Dr. Adrien Finzi's primary research focus is on the response of forest ecosystems to rising concentrations of atmospheric carbon dioxide. During his fellowship, he will focus on the role of N as a constraint to the uptake of atmospheric carbon dioxide in temperate forests. Dr. Finzi is Associate Director of the Stable Isotope Laboratory and an Associate Professor of Biology at Boston University. He received his PhD in Ecology from the University of Connecticut and was formerly a Distinguished Hollaender Fellow for Global Change at the US Dept. of Energy. Dr. Finzi began his six month fellowship in July 2006.

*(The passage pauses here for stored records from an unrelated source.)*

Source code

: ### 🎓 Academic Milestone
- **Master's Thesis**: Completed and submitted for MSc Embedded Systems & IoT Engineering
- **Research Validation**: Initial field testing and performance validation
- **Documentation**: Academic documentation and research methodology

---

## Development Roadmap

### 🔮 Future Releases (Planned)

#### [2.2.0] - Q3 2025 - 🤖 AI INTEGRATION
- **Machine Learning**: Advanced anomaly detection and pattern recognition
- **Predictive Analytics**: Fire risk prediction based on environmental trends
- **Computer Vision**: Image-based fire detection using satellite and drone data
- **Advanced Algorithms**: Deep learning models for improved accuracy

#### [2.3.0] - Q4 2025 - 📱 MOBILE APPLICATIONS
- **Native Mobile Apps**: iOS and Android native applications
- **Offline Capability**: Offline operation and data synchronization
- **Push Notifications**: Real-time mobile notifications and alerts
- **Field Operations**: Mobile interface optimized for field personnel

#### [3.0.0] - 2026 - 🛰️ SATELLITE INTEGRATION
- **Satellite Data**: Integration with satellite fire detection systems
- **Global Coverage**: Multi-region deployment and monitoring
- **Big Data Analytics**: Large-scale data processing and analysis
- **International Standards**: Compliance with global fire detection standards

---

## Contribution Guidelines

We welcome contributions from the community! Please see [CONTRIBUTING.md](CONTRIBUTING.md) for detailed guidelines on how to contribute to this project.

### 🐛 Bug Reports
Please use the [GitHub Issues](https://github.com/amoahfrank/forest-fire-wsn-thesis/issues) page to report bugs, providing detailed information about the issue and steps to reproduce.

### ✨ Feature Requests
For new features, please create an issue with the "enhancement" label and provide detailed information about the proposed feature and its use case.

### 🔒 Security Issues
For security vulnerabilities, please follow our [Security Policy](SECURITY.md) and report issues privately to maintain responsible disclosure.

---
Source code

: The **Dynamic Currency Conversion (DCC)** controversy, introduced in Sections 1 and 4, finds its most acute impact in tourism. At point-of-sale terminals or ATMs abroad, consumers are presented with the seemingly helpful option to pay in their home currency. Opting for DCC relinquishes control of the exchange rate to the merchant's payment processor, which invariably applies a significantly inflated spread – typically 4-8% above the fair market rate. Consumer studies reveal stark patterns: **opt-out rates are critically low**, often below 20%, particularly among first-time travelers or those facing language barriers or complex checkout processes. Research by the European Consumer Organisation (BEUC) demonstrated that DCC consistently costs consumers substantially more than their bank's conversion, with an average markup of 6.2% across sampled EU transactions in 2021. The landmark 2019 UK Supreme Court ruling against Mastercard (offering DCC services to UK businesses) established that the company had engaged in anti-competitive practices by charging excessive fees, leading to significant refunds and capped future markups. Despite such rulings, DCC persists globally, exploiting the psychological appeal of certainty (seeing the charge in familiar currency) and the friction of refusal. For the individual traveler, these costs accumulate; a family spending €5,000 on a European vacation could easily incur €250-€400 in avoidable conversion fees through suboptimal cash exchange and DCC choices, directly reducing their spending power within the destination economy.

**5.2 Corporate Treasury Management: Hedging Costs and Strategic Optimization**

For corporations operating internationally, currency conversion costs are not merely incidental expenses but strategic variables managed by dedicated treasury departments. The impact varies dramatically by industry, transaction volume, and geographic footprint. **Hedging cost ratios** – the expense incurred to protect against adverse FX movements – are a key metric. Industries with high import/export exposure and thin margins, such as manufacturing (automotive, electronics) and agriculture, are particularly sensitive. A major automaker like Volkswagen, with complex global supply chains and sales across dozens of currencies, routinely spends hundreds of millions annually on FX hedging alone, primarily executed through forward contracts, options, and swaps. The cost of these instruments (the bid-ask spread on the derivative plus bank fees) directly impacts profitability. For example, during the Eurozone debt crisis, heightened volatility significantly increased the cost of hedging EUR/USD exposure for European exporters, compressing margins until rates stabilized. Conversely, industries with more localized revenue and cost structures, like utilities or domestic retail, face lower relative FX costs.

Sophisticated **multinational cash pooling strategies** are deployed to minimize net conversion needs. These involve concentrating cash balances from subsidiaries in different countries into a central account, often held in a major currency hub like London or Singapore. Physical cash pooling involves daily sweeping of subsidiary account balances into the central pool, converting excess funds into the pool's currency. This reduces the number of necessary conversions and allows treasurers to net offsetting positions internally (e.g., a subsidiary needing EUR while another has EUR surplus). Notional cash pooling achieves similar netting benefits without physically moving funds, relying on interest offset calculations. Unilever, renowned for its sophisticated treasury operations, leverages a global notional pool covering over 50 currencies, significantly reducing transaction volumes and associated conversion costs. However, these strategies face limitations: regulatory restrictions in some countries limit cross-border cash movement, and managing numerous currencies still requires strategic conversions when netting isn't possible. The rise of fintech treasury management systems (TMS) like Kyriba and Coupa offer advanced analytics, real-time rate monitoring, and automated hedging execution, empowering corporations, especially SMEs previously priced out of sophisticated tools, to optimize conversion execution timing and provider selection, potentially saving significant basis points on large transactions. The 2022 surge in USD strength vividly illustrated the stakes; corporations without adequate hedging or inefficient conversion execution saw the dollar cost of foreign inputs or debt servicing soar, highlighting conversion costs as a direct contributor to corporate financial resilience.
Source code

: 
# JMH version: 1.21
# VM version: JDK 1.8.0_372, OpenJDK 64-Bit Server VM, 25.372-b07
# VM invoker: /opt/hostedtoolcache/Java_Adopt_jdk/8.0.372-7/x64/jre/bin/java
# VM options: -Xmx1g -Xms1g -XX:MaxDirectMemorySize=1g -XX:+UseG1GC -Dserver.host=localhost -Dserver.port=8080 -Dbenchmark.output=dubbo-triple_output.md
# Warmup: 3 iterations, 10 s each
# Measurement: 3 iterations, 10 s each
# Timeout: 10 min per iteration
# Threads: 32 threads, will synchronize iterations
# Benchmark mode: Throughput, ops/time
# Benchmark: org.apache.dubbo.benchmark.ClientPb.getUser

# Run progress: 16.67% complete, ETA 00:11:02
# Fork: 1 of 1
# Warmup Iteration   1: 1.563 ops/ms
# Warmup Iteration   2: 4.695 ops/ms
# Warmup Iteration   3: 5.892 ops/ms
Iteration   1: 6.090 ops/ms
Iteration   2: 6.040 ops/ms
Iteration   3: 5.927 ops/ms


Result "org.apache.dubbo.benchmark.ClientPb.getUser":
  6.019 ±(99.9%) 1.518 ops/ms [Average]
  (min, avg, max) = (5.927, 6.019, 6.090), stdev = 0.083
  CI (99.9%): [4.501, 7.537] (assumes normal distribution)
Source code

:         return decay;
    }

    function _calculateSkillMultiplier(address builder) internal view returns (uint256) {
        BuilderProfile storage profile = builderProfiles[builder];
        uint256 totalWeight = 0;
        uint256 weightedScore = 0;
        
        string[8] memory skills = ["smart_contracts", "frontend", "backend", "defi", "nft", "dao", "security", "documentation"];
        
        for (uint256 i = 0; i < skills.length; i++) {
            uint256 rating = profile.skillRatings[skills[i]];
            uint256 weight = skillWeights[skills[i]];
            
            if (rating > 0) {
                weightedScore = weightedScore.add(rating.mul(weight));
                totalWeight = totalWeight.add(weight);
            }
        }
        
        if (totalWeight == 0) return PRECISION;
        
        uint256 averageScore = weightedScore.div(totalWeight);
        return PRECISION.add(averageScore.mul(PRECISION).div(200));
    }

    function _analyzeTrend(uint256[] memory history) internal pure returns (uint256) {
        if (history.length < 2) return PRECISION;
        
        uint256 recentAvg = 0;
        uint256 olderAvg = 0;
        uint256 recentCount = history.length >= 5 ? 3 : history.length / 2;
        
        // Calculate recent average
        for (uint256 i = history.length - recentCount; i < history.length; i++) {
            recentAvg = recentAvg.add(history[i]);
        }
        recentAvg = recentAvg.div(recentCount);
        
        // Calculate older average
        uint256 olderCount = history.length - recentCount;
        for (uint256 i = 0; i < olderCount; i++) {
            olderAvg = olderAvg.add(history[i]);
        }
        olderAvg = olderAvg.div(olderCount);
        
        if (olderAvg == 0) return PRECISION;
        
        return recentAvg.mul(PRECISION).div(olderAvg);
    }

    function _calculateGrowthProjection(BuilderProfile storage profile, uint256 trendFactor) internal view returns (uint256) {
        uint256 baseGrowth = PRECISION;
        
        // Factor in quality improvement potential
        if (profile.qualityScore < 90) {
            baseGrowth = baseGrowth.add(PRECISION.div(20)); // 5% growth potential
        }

Dr. Sherilyn Fritz investigates long-term environmental change, particularly use of the fossil record to reconstruct natural patterns of climate variation and to evaluate human impacts on ecosystems. She will be in residence at the Harvard Forest working closely with David Foster on the impacts of mid-Holocene and Little Ice Age changes in climate on forest and lake ecosystems and human society. She will also work on a paper comparing Holocene dynamics in North and South America. Dr. Fritz is the Willa Cather Professor at the University of Nebraska, with joint appointments in the Department of Geosciences and School of Biological Sciences. Fritz is a member of the U.S. National Committee of the International Quaternary Union (INQUA), under the auspices of the U.S. National Academy of Sciences, and also serves as a councilor on the Commission for Paleoecology and Human Evolution in INQUA. Dr. Fritz received her PhD in Ecology from the University of Minnesota. Dr. Fritz began her six month fellowship in September 2006.

Jerry Jenkins has spent over 30 years conducting major botanical surveys throughout North America and is the author of several books, including the Adirondack Atlas, a series of volumes on natural resources geography of Vermont, an illustrated history of acid rain research, and a soon to be published guide to the mosses of eastern North America. During his time at Harvard, he will complete ongoing work on the vascular flora of Harvard Forest, inventory the bryophytes of Harvard Forest, and write and illustrate a book on the major forest communities of the northeastern United States. Mr. Jenkins is a researcher with the North American Program of the Wildlife Conservation Society and the Adirondack Nature Conservancy.

Dr. John McDonald has worked as a management-oriented wildlife biologist with state agencies, as an academic researcher, and as a state and federal regulatory administrator. His primary research interest is in wildlife, particularly on how large animals interactive in the Northeast habitat, particularly white-tail deer, black bear, moose and Canada lynx. In 2006, he was elected a Fellow of The Wildlife Society. He currently is a wildlife research specialist with the U.S. Fish and Wildlife Service. He received his PhD from the University of Massachusetts at Amherst. He will work closely with ecologists at the Harvard Forest to investigate the history of white-tailed deer populations in Massachusetts and the limiting factors of distribution of the geographic range of moose in North America during his seven month fellowship beginning November 2006.

Dr. Scott Pearson's research focus is on effect of landscape change on terrestrial biodiversity. During his Bullard Fellowship, he will study the influence of land-use history in New England and the Southern Appalachians on present-day diversity in temperate forest ecosystems and develop methods to model biodiversity responses to future landscape change in these two regions. Dr. Pearson is a Professor and the Chair of the Department of Natural Sciences at Mars Hill College in NC and serves as co-Principal Investigator at the NSF Coweeta Long Term Ecological Site. He received his Ph.D. in Zoology from the University of Georgia-Athens. He will be a Fellow for nine months beginning in September 2006.